Chennai, Oct 4 (IANS) Even as Chinese President Xi Jinping is set to visit Mamallapuram, the Unesco Heritage site in Tamil Nadu this month, the first Premier of the Asian giant Zhou Enlai had visited Kulpanthandalam, a nearby village, way back in 1956 where he had opened a maternity and child welfare centre.
Kulpanthandalam was them known as a model village.
A picture taken several years ago shows a plaque, which is now lost, that states: “Maternity and Child Welfare Centre opened by His Excellency Mr. Chou En-Lai, Prime Minister of People’s Republic of China.”
“Unfortunately, while rebuilding the health centre recently, the old plaque was lost. People did not realise its historical importance,” V. Sthalasayanam hailing from Kulpanthandalam told IANS.
Kulpanthandalam even won the Nehru Prize for model villages in 1954.
During those days, a visit to this village, about 10 km from Mamallapuram, used to be part of several VIP’s itinerary.
Distinguished visitors apart from Zhou were American rights activist Martin Luther King Jr. and Howard d’Egville, former Secretary General of Commonwealth Parliamentary Association.
Several foreign tourists and others also used to visit the village which is now forgotten.
Kulpanthandalam built its enviable reputation then, on its pioneering projects under the Community Development Project introduced under the First Five Year Plan.
The village was the first to build low cost houses in the country using country tiles replacing thatched roofs.

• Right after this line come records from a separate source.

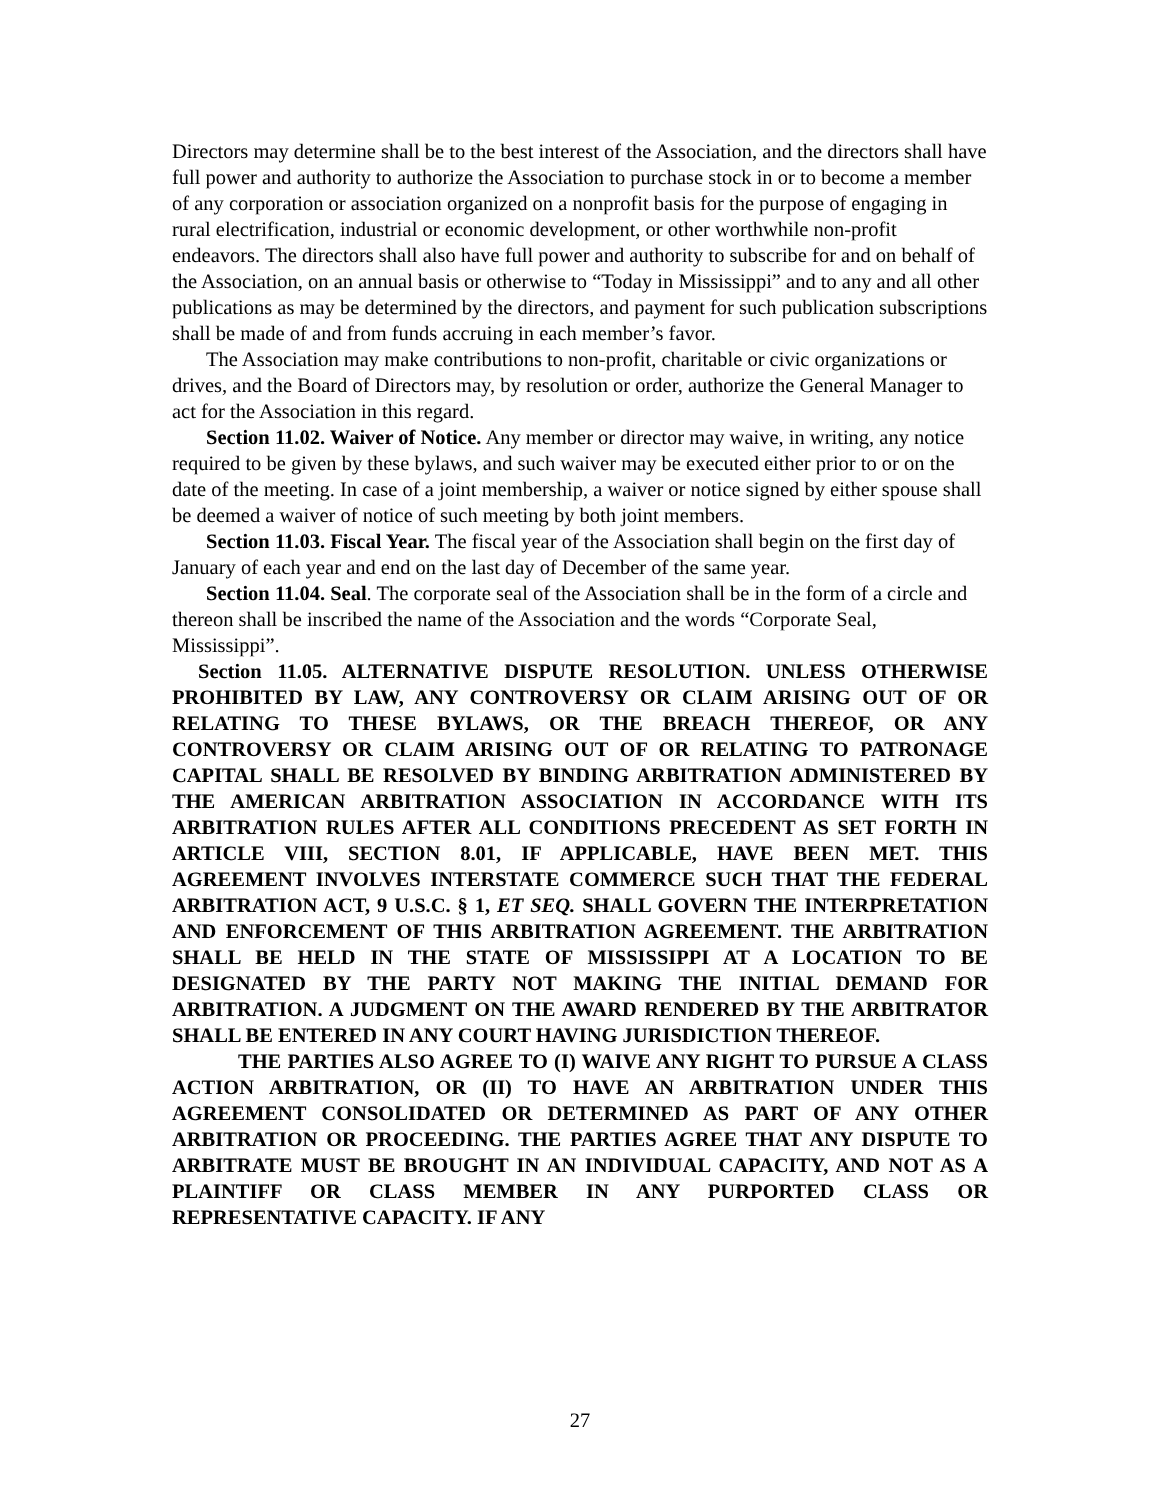Directors may determine shall be to the best interest of the Association, and the directors shall have full power and authority to authorize the Association to purchase stock in or to become a member of any corporation or association organized on a nonprofit basis for the purpose of engaging in rural electrification, industrial or economic development, or other worthwhile non-profit endeavors. The directors shall also have full power and authority to subscribe for and on behalf of the Association, on an annual basis or otherwise to “Today in Mississippi” and to any and all other publications as may be determined by the directors, and payment for such publication subscriptions shall be made of and from funds accruing in each member’s favor.
The Association may make contributions to non-profit, charitable or civic organizations or drives, and the Board of Directors may, by resolution or order, authorize the General Manager to act for the Association in this regard.
Section 11.02. Waiver of Notice. Any member or director may waive, in writing, any notice required to be given by these bylaws, and such waiver may be executed either prior to or on the date of the meeting. In case of a joint membership, a waiver or notice signed by either spouse shall be deemed a waiver of notice of such meeting by both joint members.
Section 11.03. Fiscal Year. The fiscal year of the Association shall begin on the first day of January of each year and end on the last day of December of the same year.
Section 11.04. Seal. The corporate seal of the Association shall be in the form of a circle and thereon shall be inscribed the name of the Association and the words “Corporate Seal, Mississippi”.
Section 11.05. ALTERNATIVE DISPUTE RESOLUTION. UNLESS OTHERWISE PROHIBITED BY LAW, ANY CONTROVERSY OR CLAIM ARISING OUT OF OR RELATING TO THESE BYLAWS, OR THE BREACH THEREOF, OR ANY CONTROVERSY OR CLAIM ARISING OUT OF OR RELATING TO PATRONAGE CAPITAL SHALL BE RESOLVED BY BINDING ARBITRATION ADMINISTERED BY THE AMERICAN ARBITRATION ASSOCIATION IN ACCORDANCE WITH ITS ARBITRATION RULES AFTER ALL CONDITIONS PRECEDENT AS SET FORTH IN ARTICLE VIII, SECTION 8.01, IF APPLICABLE, HAVE BEEN MET. THIS AGREEMENT INVOLVES INTERSTATE COMMERCE SUCH THAT THE FEDERAL ARBITRATION ACT, 9 U.S.C. § 1, ET SEQ. SHALL GOVERN THE INTERPRETATION AND ENFORCEMENT OF THIS ARBITRATION AGREEMENT. THE ARBITRATION SHALL BE HELD IN THE STATE OF MISSISSIPPI AT A LOCATION TO BE DESIGNATED BY THE PARTY NOT MAKING THE INITIAL DEMAND FOR ARBITRATION. A JUDGMENT ON THE AWARD RENDERED BY THE ARBITRATOR SHALL BE ENTERED IN ANY COURT HAVING JURISDICTION THEREOF.
THE PARTIES ALSO AGREE TO (I) WAIVE ANY RIGHT TO PURSUE A CLASS ACTION ARBITRATION, OR (II) TO HAVE AN ARBITRATION UNDER THIS AGREEMENT CONSOLIDATED OR DETERMINED AS PART OF ANY OTHER ARBITRATION OR PROCEEDING. THE PARTIES AGREE THAT ANY DISPUTE TO ARBITRATE MUST BE BROUGHT IN AN INDIVIDUAL CAPACITY, AND NOT AS A PLAINTIFF OR CLASS MEMBER IN ANY PURPORTED CLASS OR REPRESENTATIVE CAPACITY. IF ANY
27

While all the 300 houses were involved in Khadi spinning, Kulpanthandalam was also the first village to use the Japanese method of row planting for increased yield.
Another pioneering project in the village was the setting up of a cattle breeding and insemination centre.
The village had a maternity hospital, a community library and recreation centre with a radio.
All these pioneering works were the result of one man, G.Veeraraghavachari who was then the village Chairman, according to the then District Collector J.M. Lobo Prabhu’s notes in the village visitor’s book.
“I must record that under the Chairmanship of Sri Veeraraghavachari, the village has shown an amazing capacity to import new ideas. The community theatre, ‘new look’ houses, Japanese method of cultivation, development guides stand out in this village by their excellence,” Prabhu had said.
“I am hoping that this village will maintain its position as a model one. The President Sri Veeraraghavachari, has so far been working single handed. But apparently he is gaining the support of others in view of the results achieved.”
Recalls Sthalasayanam, one of the sons of Veeraraghavachari: “Father used to spend his money for community welfare. At the time of his death in 1965 all his 40 acres were sold or pledged and the family went into poverty.”
Later Kulpanthandalam declined and went into oblivion.
For a long time, the maternity block that was inaugurated by Chou Enlai stood as only visible proof of the village’s past glory. But even that has been lost now.
It is only the family of Veeraghavachari who have the pictures and the visitor’s book as the proof of Kulpanthandalam’s glorious years.